Supply chains are creating cybersecurity risks for companies, according to a security services firm report.
New York-based BlueVoyant said it surveyed more than 1,500 CIOs, CISOs and CPOs in five countries. Those executives are in a variety of sectors including manufacturing.
The report said 80 percent of respondents “had suffered a breach” via the supply chain. Most of them “had suffered at least two breaches and one in ten had suffered more than six.”
The consulting firm said 29 percent of respondents “said they had no way of knowing if a risk emerged in a third-party vendor” until a breach occurred. “Such organizations are effectively flying blind.”
“The problem of actual disruptions to the supply chains happening is a real one,” Jim Penrose, COO of BlueVoyant, said in an interview.
Penrose said large manufacturers need to assist their vendors with cybersecurity.
“We all depend on each other,” he said. “Many of the small guys may not have a security staff.”
According to BlueVoyant, only 23 percent of respondents said they monitor all of their vendors, while 19 percent said they monitor only critical vendors.
“This leaves a long trail of vendors entirely unmonitored, with risk potentially arising from any of them on a given day,” according to the report.

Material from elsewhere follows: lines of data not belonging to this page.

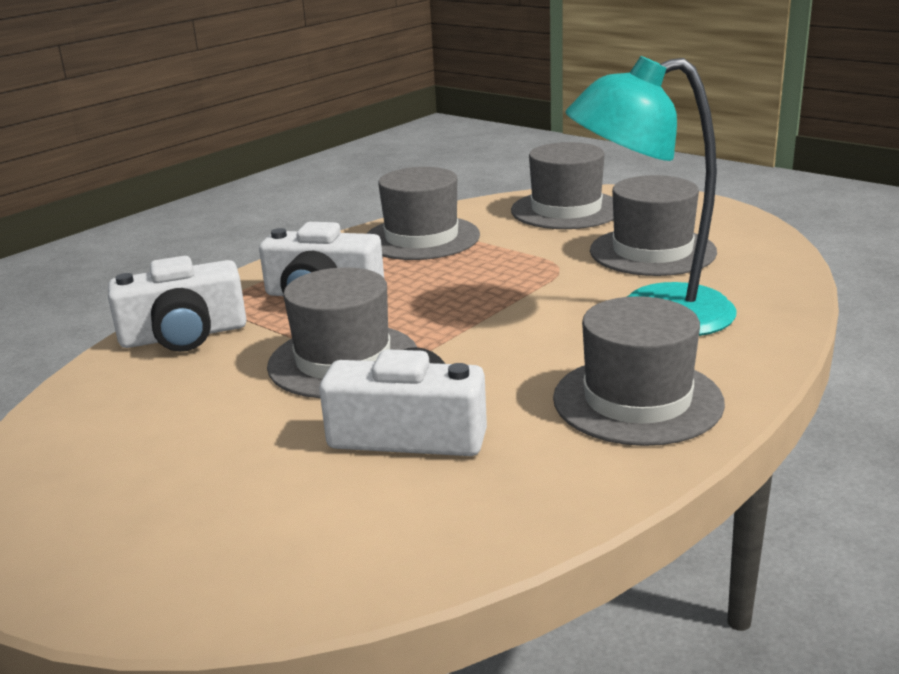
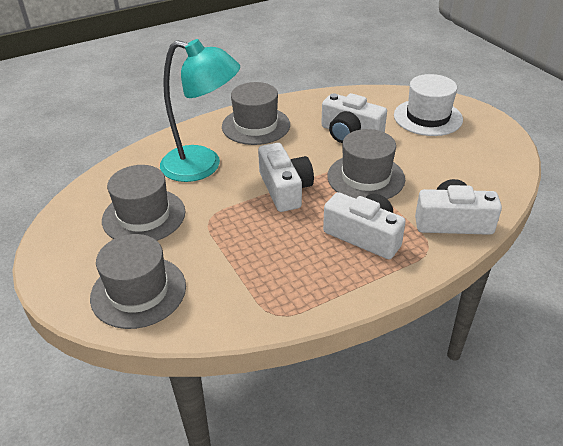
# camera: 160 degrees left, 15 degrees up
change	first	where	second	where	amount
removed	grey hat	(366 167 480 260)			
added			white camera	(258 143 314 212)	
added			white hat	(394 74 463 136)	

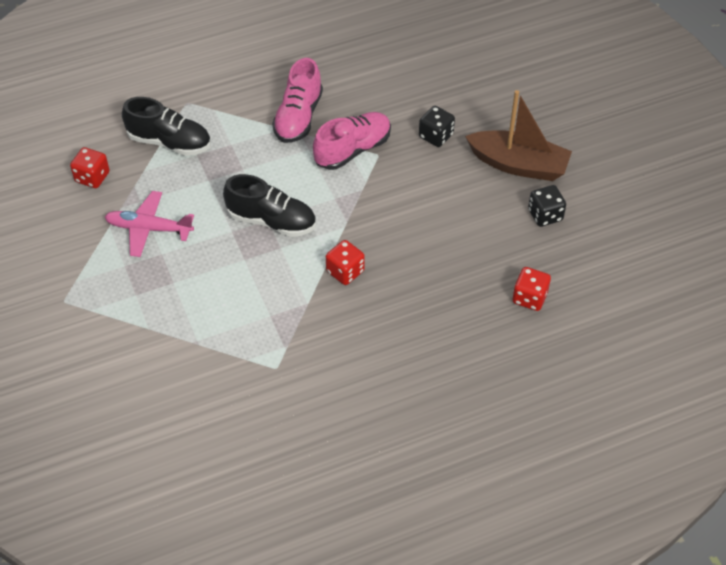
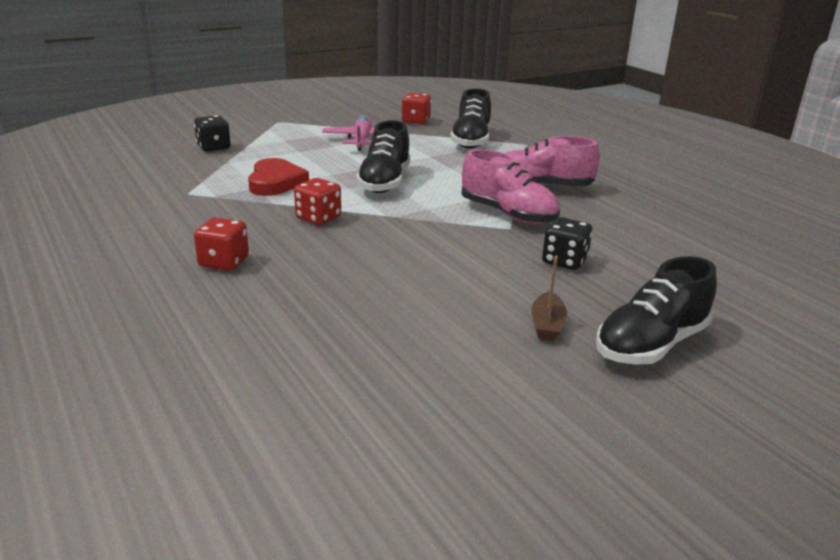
# camera: 80 degrees right, 25 degrees down
change	first	where	second	where	amount
resized	brown boat	(465 90 572 181)		(531 255 567 341)	x0.46
moved	red dice	(513 267 551 311)		(194 217 249 271)	
moved	black dice	(528 185 566 227)		(194 115 231 152)	
added			red heart	(248 158 309 196)	
added			black shoe	(596 256 717 365)	

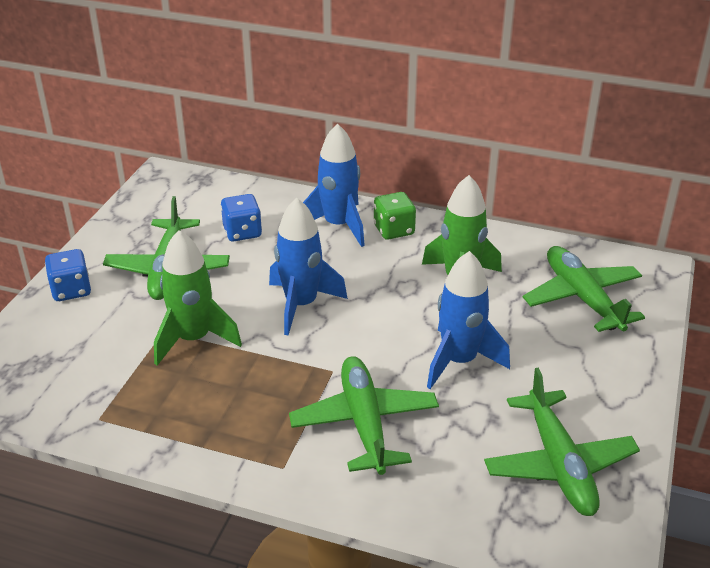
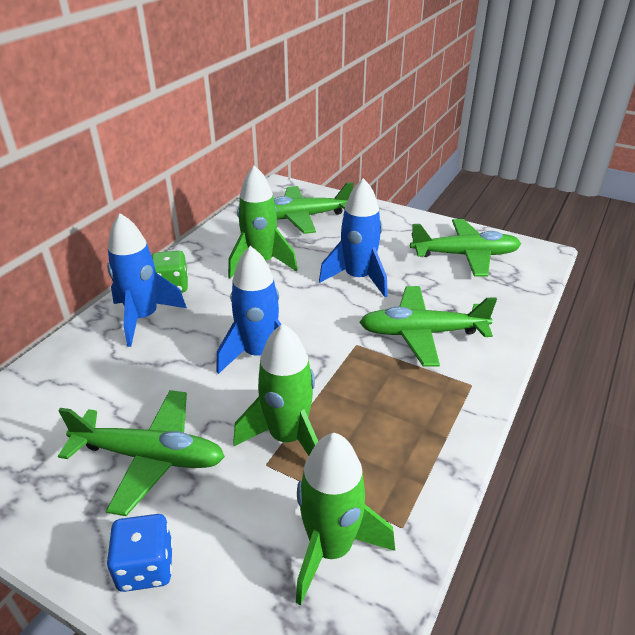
# camera: 80 degrees left, 0 degrees up
change	first	where	second	where	amount
removed	blue dice	(221 194 262 242)			
added			green rocket	(296 433 395 605)	

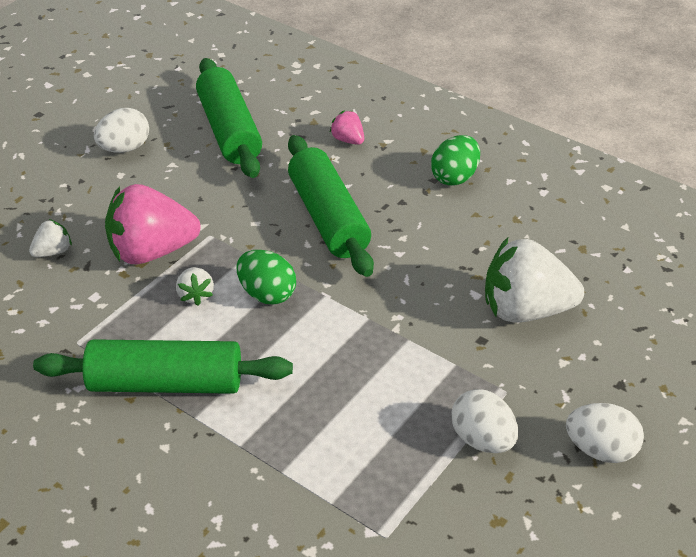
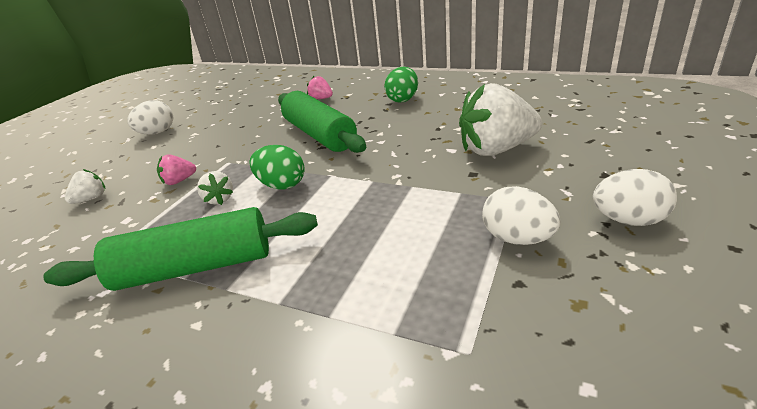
# camera: 10 degrees left, 10 degrees down
change	first	where	second	where	amount
resized	pink strawberry	(105 184 201 264)		(157 154 196 185)	x0.46
removed	green rolling pin	(196 58 262 178)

Penrose said companies including manufacturers conduct reviews at specific intervals.
“The first step is you have to change from this periodic assessment model,” he said. “That periodic review is just too slow.”
The BlueVoyant report said just 2 percent of respondents conduct real-time or daily monitoring, with just “one in ten” conducting assessments every week. The report said “one fifth are assessing cyber risk quarterly.” All of this compares with “the fast-changing cyber threat landscape.”
Companies need to ask themselves, “How do we drive down risk every day?” Penrose said in the interview.
“Organizations are not always upfront with suppliers when they do discover a problem,” the report said. Of respondents, 36 percent “inform the supplier and hope they fix the issue, while the same percentage rely on the supplier to ensure adequate security.”
A section of the report covered manufacturing specifically.
The Industrial Internet of Things (IIoT), where production machines communicate with one another, is causing more cyber risk, the consulting company said. The “potential impacts of cyber attacks disabling all or part of the IIoT, or harvesting data from it, increase,” the report said.
The consulting firm surveyed 250 executives in the manufacturing sector. Of those respondents, 57 percent said they have suffered a cyber breach in their supply chain in the past 12 months. Also, 82 percent said they do not monitor all suppliers for cyber risk.